Portfolio: Maya Iva
Kyiv-based photographer. Studied Cultural Studies in Kyiv-Mohyla Academy (for half a year) and Philosophy at Taras Shevchenko National University (for seven days). Studied photography at the Viktor Marushchenko School. Specializes in portraits, self-portraits, and erotic photography. Curated about 20 exhibitions for FABRIKA art group. Writes poems, is an animal rights activist.
My photographs are about love, about the harmony between the body and nature. It is my way to get to know myself and the world around me — I don’t take drugs, I take photos instead.
For as long as I remember, I have been interested in how people are influenced by their animal instincts. When I take photographs of naked people, I am diving into the stream of sexual energy — only when you are inside it, you can discover what sex itself and sex ( or erotics) in visual art really means for you.
Why is it so easy for people to undress in front of me, why are they honest and trusting? Because I return it to them. I often model myself (with or without clothes), and when a person orders a photo shoot from me, they see that I have experience being on the other side of the camera as well, and they find it easier to open up in front of me rather than in front of a photographer who operates with phrases such as: “Well, now that we’re done with shooting your face, it is time for the panties to come off.” Sometimes, I photograph naked — it makes it easier for the model. After the shoot, we might forget to get dressed and smoke while having nothing on.
I have never photographed boys or girls who were professional models. Of course, I would want to do it at some point, but so far I am working with live bodies, not spoilt by taking posing classes. I teach a posing class myself during each of the shoots. The girls who come to me for the second, fourth, seventh time get better and better at feeling their bodies, the aesthetics of their faces and emotions. And still, unlike the models, they don’t get into the ‘strike a pose’ mode in front of the camera. And it’s wonderful!
My series are usually about meaning, not about aesthetics. Lately, I have been more and more interested with the interaction between a photographer and a model. My arms are often visible in the frame, I sometimes put my legs on the shoulders of a model.
I don’t feel any particular influence of post-Soviet aesthetics on me. Although, there is something poignant about post-Soviet eroticism. Erotics in the USSR was the most honest: instead of a naked inflated Playboy chick — somebody’s wife, sister, daughter, who awkwardly spreads her legs on a narrow bed. Isn’t it great? And now we have a stream of look-alike women, boobs, open mouths. At the same time, it is not easy to talk a regular person into posing naked. That is what the post-Soviet space is like — you see rubber women naked more often than people with regular bodies. I am glad that there is no queue to me made of perverted freaks, like to Nobuyoshi Araki or Ren Hang. This would have been too easy — just shooting them.
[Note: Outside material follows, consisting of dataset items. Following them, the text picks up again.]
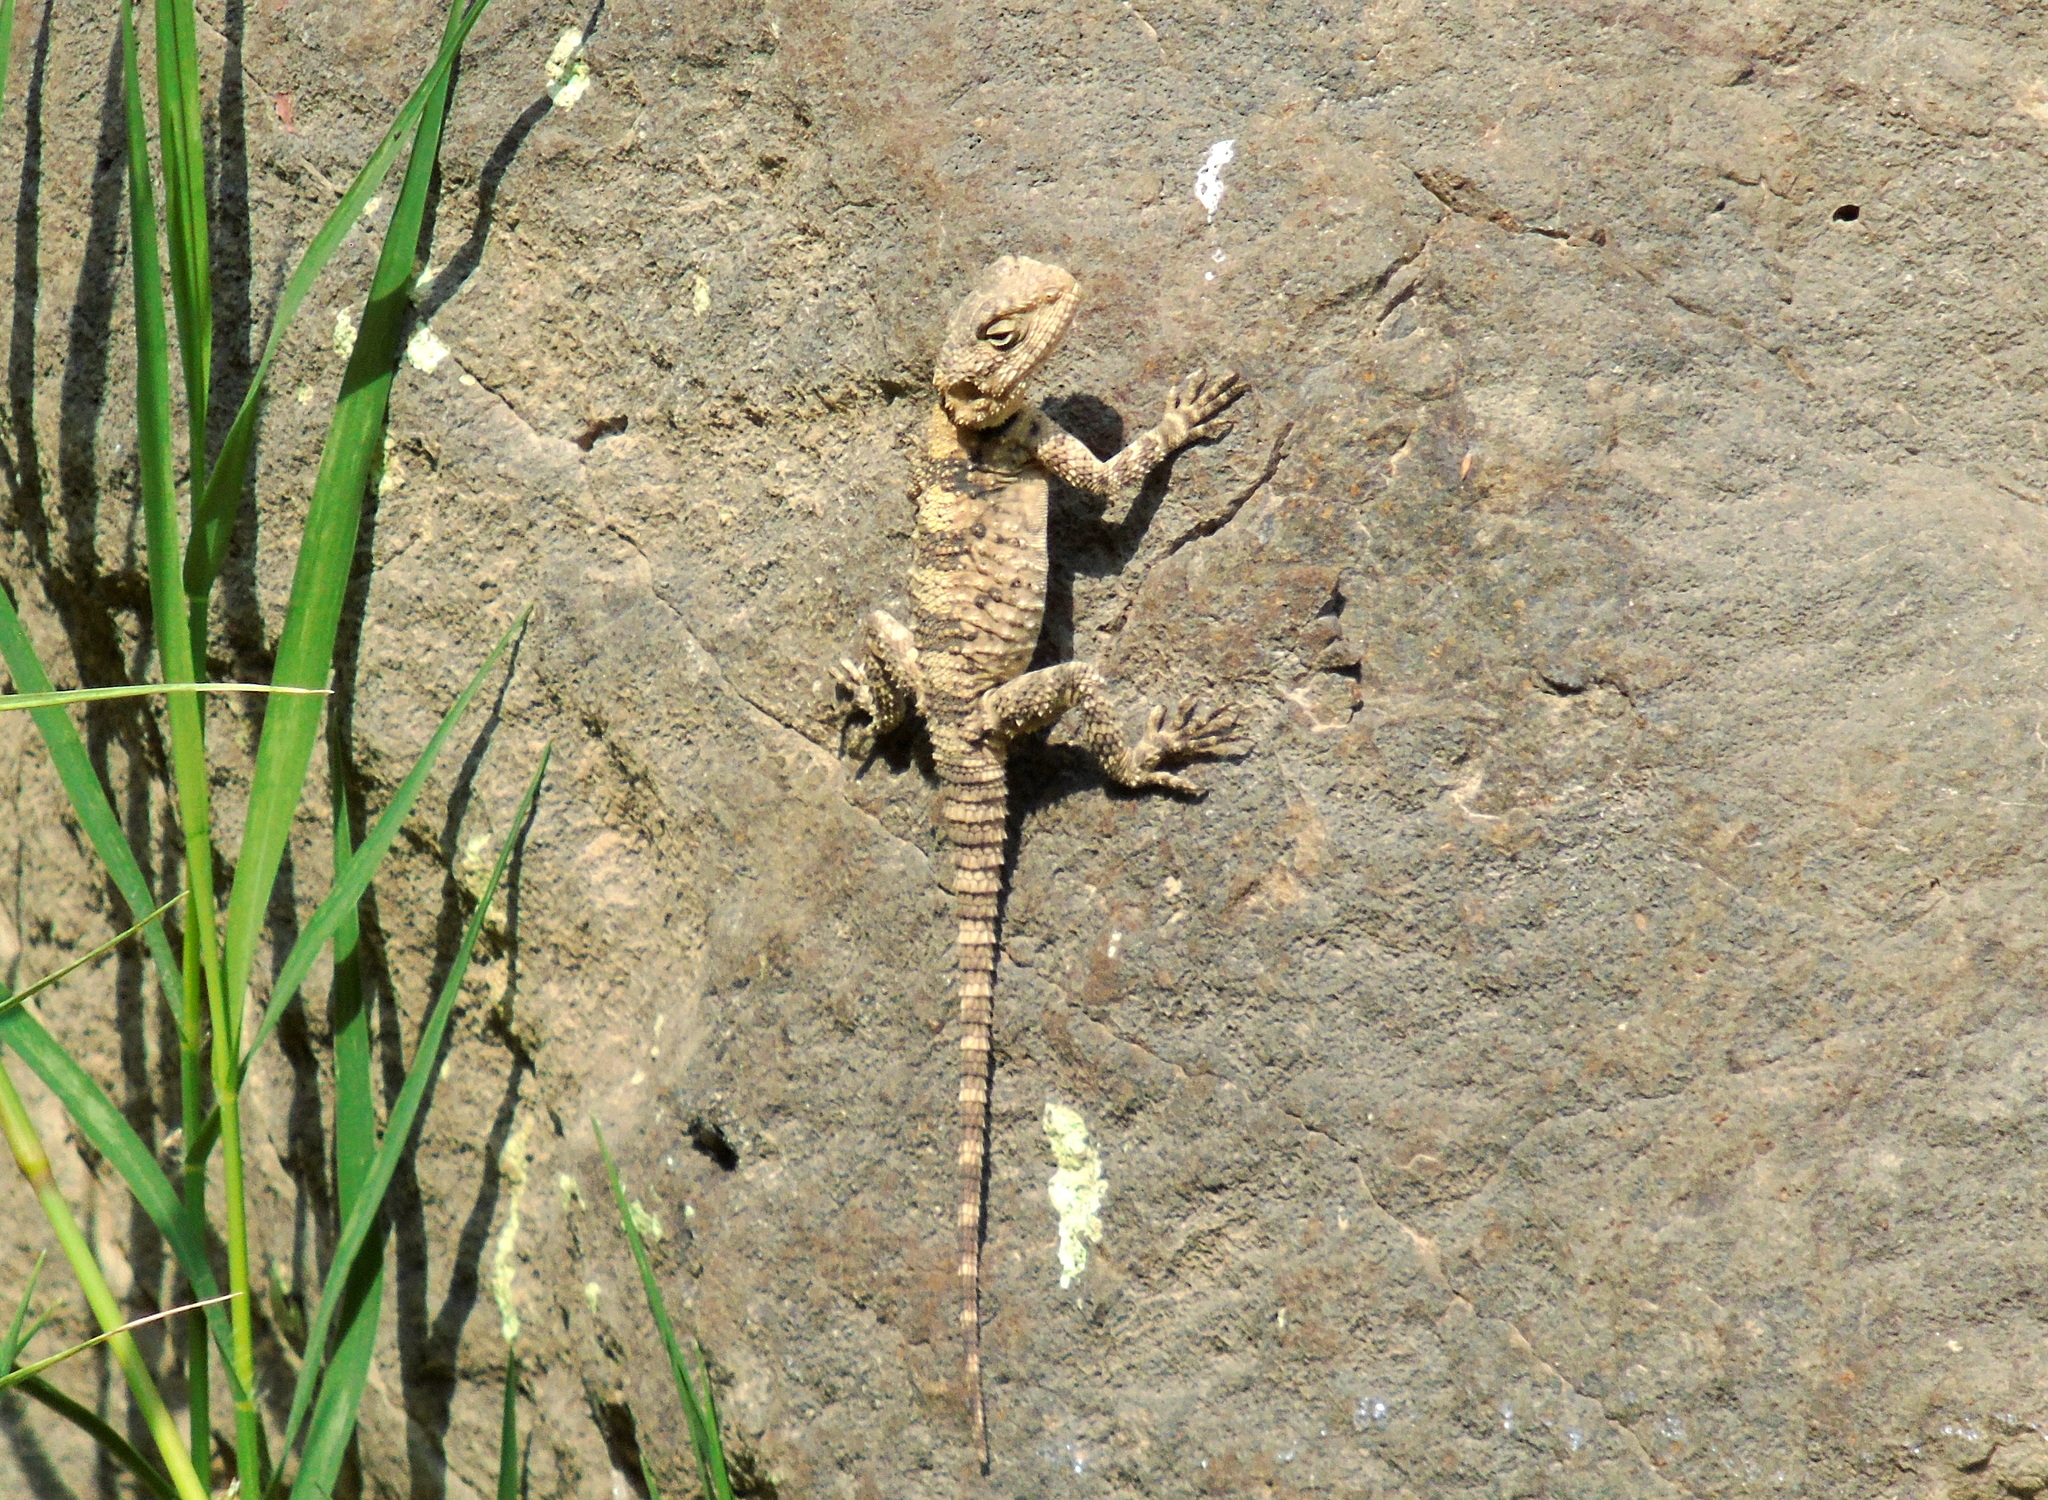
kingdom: Animalia
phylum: Chordata
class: Squamata
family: Agamidae
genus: Stellagama
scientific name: Stellagama stellio
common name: Starred agama
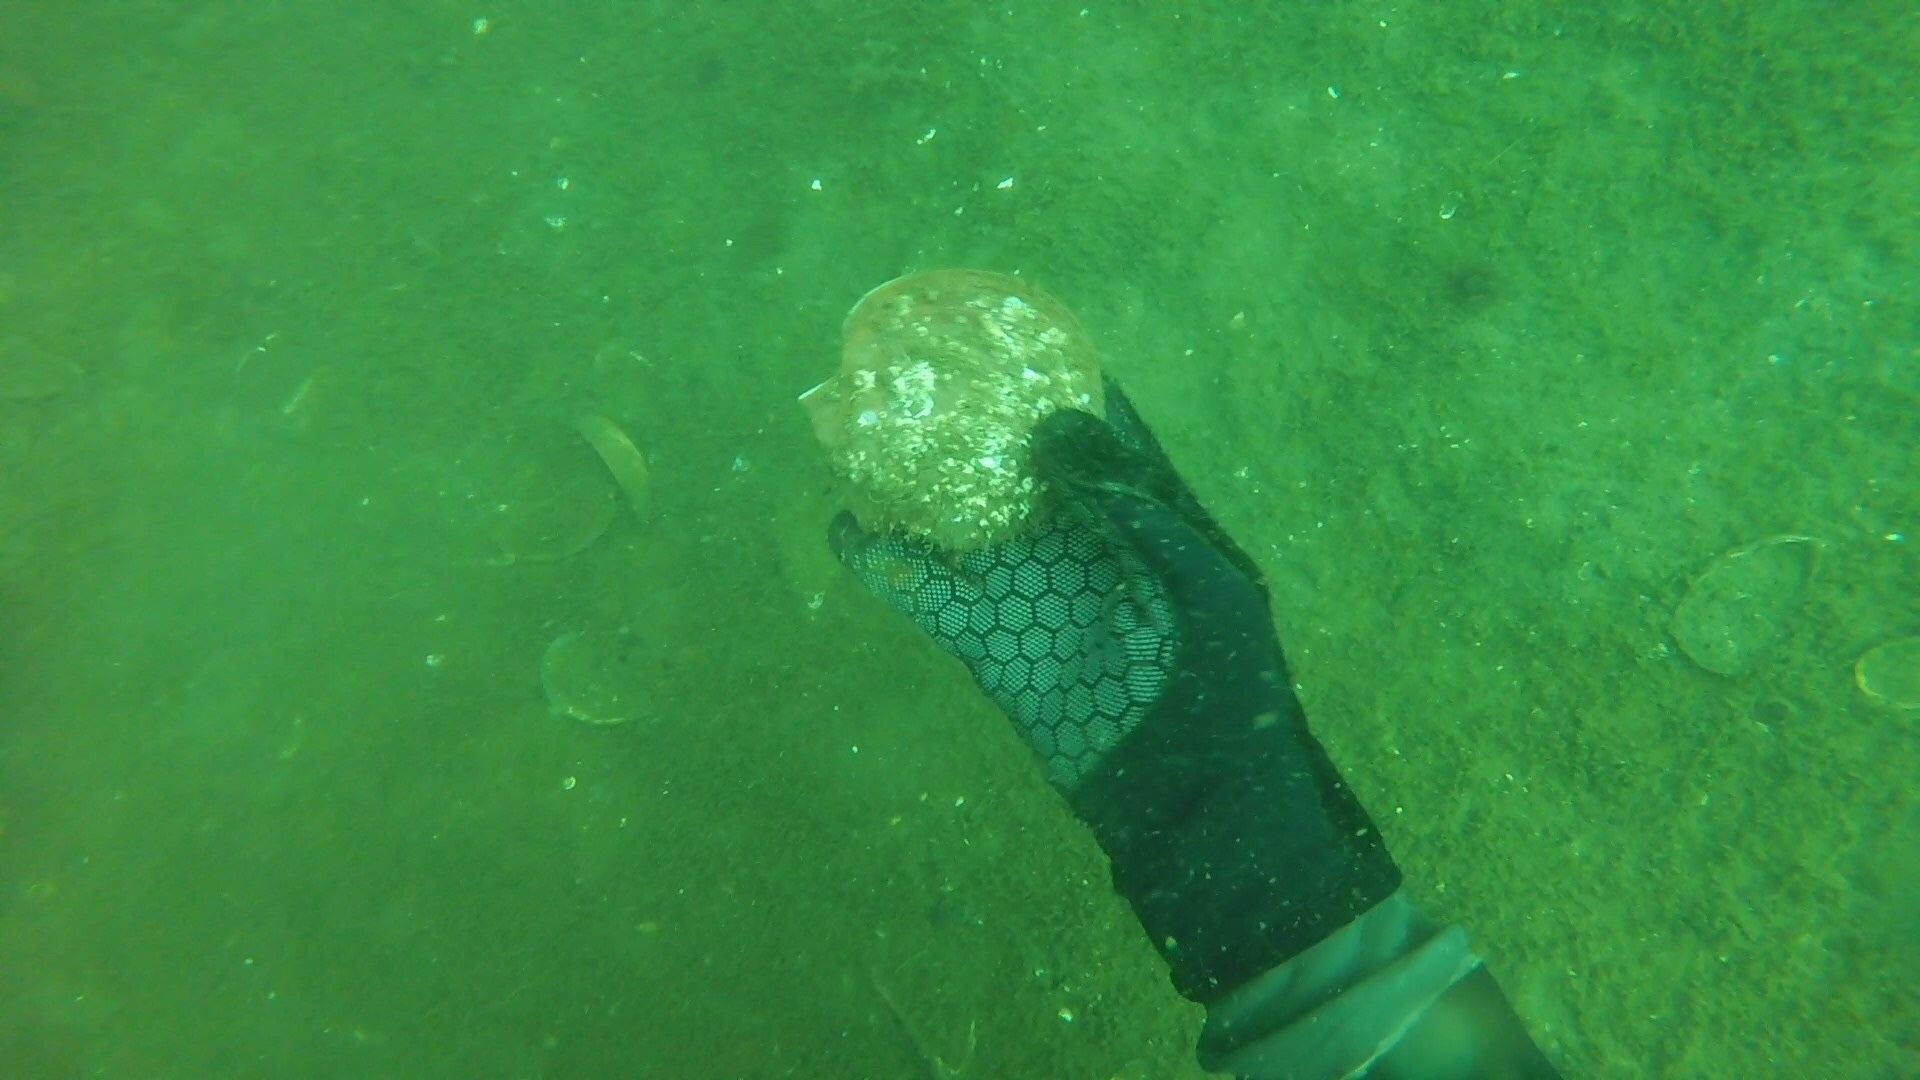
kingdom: Animalia
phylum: Mollusca
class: Bivalvia
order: Pectinida
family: Pectinidae
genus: Placopecten
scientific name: Placopecten magellanicus
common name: American sea scallop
A flower in the ass? Glitter on pussy? I am up for it.
I do prefer having long conversations with the girl whose vagina I’ll glitter one day. The raciest photographs are usually made with the closest people. Or with the freaks I just met, I do meet them sometimes after all.
I can only listen to pop music when I edit my photographs: Britney Spears, Timberlake, Linda. There is nothing I can do about it, I just can’t work to the sound of Morphine or Moby.
I have many ethical limitations — both in my life and in my photography. This impacts both my themes (I don’t take photographs of funnily dressed homeless people — it’s not f*cking funny) and the shoots (if the shoot is in nature, we can’t break branches, even if they hinder the composition, pick flowers etc.). I try not to offend the feelings of black people, people with disabilities, or believers. And the feminists have long been angry with me: they claim I objectify female bodies.
A self-portrait series carries the meaning that I am not ready to word, but I am ready to visualize. That’s why such a series does not have a spelt out concept, but I always leave hints in the titles. I started taking pictures of myself a long time ago — those were not mindless ‘selfies’, although I do that shit a lot, too. My self-portraits are rather a form of self-analysis, self-flagellation, self-improvement, and self-destruction.
I am cautious to shoot in the street, I draw attention to myself even without it — and I am afraid that people will not trust me this way. What to do, girls with multicolored hair do usually take photographs in trash style. And yes, every time I uncover my camera in a public place, I say goodbye to it in advance (although I know where to hit the attacker).
This year was the best in my photographic career. I can finally say that I do photography for a living. I am working on the first project that is selling Ukrainian original photography, 5.6store.com.ua, I am also studying at the photo schools of Viktor Marushchenko and Bird In Flight. This year I am, as usual, a sad girl, but at the same time I am a confident photographer.